Why this research is important
A normative lived experience for most music professionals includes hierarchical binaries of leader/ensemble, even in situations where improvisation is expected. This process can lead to a sense of detachment on the part of the supporting cast. Yet, according to social constructivist theory, complexity of meanings is negotiated socially, while phenomenology holds that knowledge is rooted in meanings. A phenomenon such as an original creative work is meaningful, only to the extent that participants bring intentionality to bear on the work in its lifeworld (which can include their own prior experiences). Therefore, a creative process that asks more from participants in producing real sound and gesture as source material, and justifying those creative decisions narratively, has the potential to be meaningful on intersubjective levels rarely seen and heard. While the burgeoning field of music cognition has demonstrated an important embodied component to how music is perceived and improvised, this ongoing research adds additional implications for how music can be meaningfully composed.

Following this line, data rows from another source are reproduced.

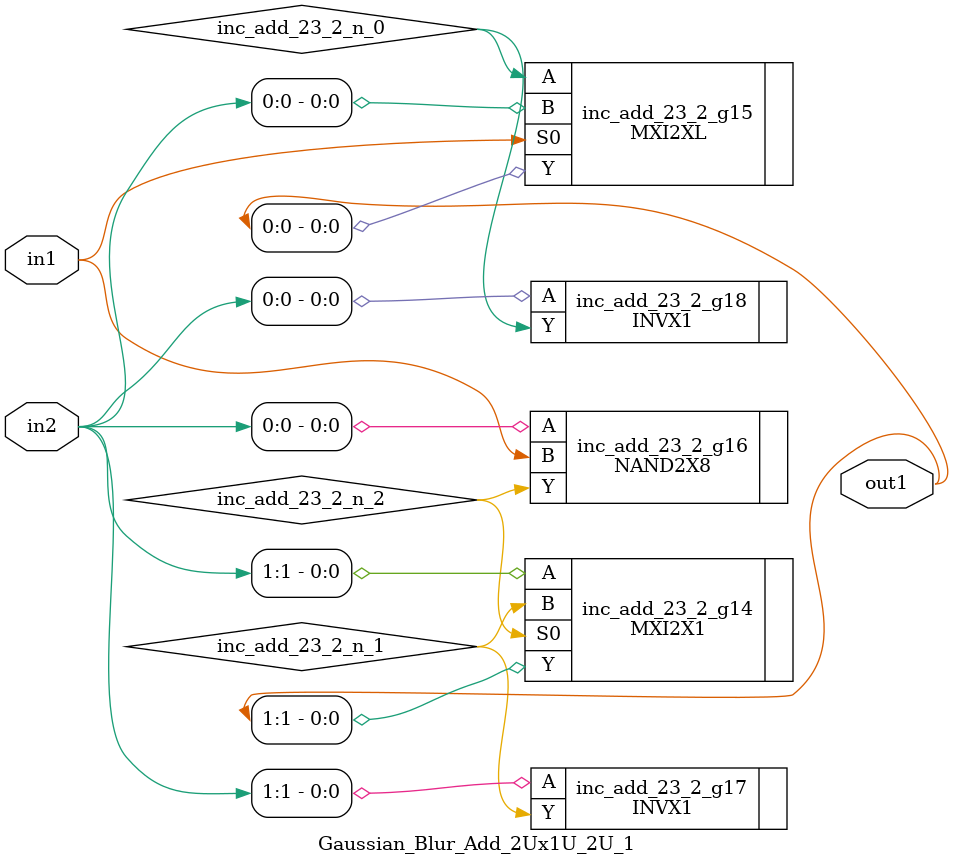
<source format=v>
`timescale 1ps / 1ps


module Gaussian_Blur_Add_2Ux1U_2U_1(in2, in1, out1);
  input [1:0] in2;
  input in1;
  output [1:0] out1;
  wire [1:0] in2;
  wire in1;
  wire [1:0] out1;
  wire inc_add_23_2_n_0, inc_add_23_2_n_1, inc_add_23_2_n_2;
  MXI2X1 inc_add_23_2_g14(.A (in2[1]), .B (inc_add_23_2_n_1), .S0
       (inc_add_23_2_n_2), .Y (out1[1]));
  MXI2XL inc_add_23_2_g15(.A (inc_add_23_2_n_0), .B (in2[0]), .S0
       (in1), .Y (out1[0]));
  NAND2X8 inc_add_23_2_g16(.A (in2[0]), .B (in1), .Y
       (inc_add_23_2_n_2));
  INVX1 inc_add_23_2_g17(.A (in2[1]), .Y (inc_add_23_2_n_1));
  INVX1 inc_add_23_2_g18(.A (in2[0]), .Y (inc_add_23_2_n_0));
endmodule



</source>
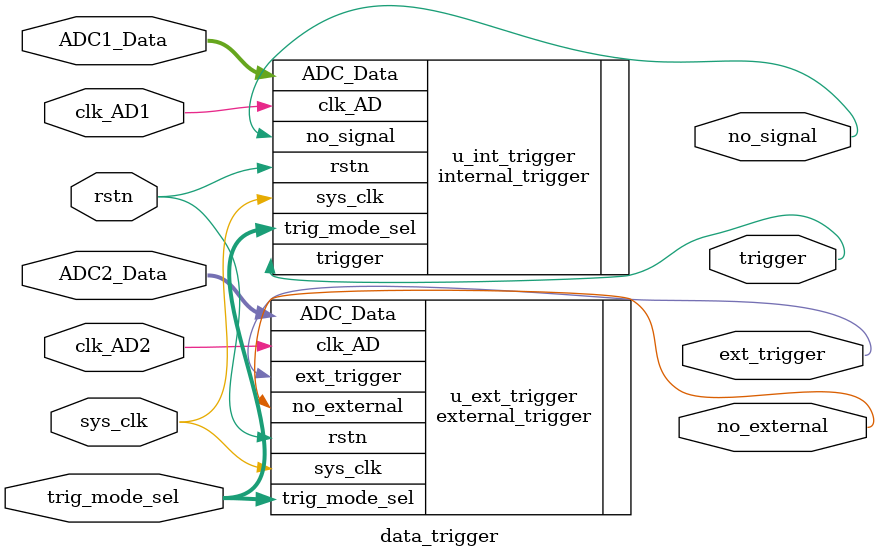
<source format=v>
`timescale 1ns / 1ps


module data_trigger(
	input sys_clk,
	input rstn,
	
	input clk_AD1,
	input clk_AD2,
	
	input [1:0]  trig_mode_sel,
	input [11:0] ADC1_Data,
	input [11:0] ADC2_Data,
	
	output  no_signal,
	output	no_external,
	output  trigger,
	output  ext_trigger
    );
 
internal_trigger u_int_trigger(
    .sys_clk(sys_clk),
    .clk_AD(clk_AD1),
 
    .rstn	(rstn),
    
    .ADC_Data(ADC1_Data),

    .trig_mode_sel(trig_mode_sel),
    .no_signal(no_signal),
    
    .trigger(trigger)
);

external_trigger u_ext_trigger(
    .sys_clk(sys_clk),
    .clk_AD(clk_AD2),
 
    .rstn	(rstn),
    
    .ADC_Data(ADC2_Data),

    .trig_mode_sel(trig_mode_sel),
    .no_external(no_external),
    
    .ext_trigger(ext_trigger)
); 
    
endmodule

</source>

How this research was conducted
The investigators comprised an existing ensemble of professional musicians in the BU community. Three C.I.s (Eric Platz, Keith Price, & Matt Kozicki) and the L.I. (Matt Steckler) were given the theme Long Time Ago Rumble (based on the children’s book series Who Would Win? Ultimate Rumble), and asked to each produce three short field recordings plus a journal entry that explained their choices. One C.I. (Leanne Zacharias) and the L.I. were given the theme Modern Preternatural Rumble, while another C.I. (Jeff Presslaff) and the L.I. were given the theme The Shape of Rumbles to Come. The submitted data was then coded for significant statements and keywords, and from that a schematic ‘pre-score’ was created that would guide a subsequent group improvisation in a recording studio (quartet for the first theme; duets for the other two themes). The pre-scores existed in graphic, list and/or verbal formats, and all investigators had access to one another’s submitted data ahead of the record date. From the tracking sessions of these improvisations, plus a palette of field recordings and digital signal processing techniques, the L.I. created complete collage pieces that incorporated narrative data from the journals, and gestural data from the improvised performance. After these pieces were shared, alongside the other traditionally composed works the ensemble recorded, an open-response format interview was conducted, which allowed investigators to reflect on the process. The L.I. then used an eclectic phenomenological method to write a description of collective lived experience of the investigators in the process.
What the researcher found
In a composite description of the collected interviews, several linkages were noted common to all investigators. One, the purposeful ambiguity of the given theme and assignment led to a diversity of submitted data—albeit, all submissions reflected some binary or opposition characteristic of a ‘rumble.’ Two, all respondents remarked on a natural ‘flow’ to the improvised performances, and to the final recordings post-editing. Three, investigators found this process to be more meaningful, due to concerted efforts to be faithful to the theme, data strands and interactions off which the data and schema were based; and were challenged to think more articulately about how such a guided process might play out. They also appreciated the generous amount of time between steps to reflect on the process and to assimilate a common musical mindset. Four, investigators experienced an increased sense of agency, reciprocity and collaboration as a result of this process. Dealing with multiple units of data in real time, that reflect multiple participants’ submissions and meanings, is a distinguishing feature defining this study. Five, an openness by all participants to have ownership over source material and rationale, yet to be willing to have that data morphed via the group embodied dynamic, is a major positive this process afforded.
How this research can be used
The study can be applied to other professional and educational environments to further determine its replicability, and yield a rich variety of new creative output and meanings with each iteration. These studies can contribute to a mounting body of related literature in the fields of music cognition, phenomenology and music education.
Editor: Christiane Ramsey Ramseyc@brandonu.ca
About the Researcher
Matthew Steckler, Ph.D.
Dr. Matthew Steckler is an Assistant Professor in Jazz Studies at Brandon University.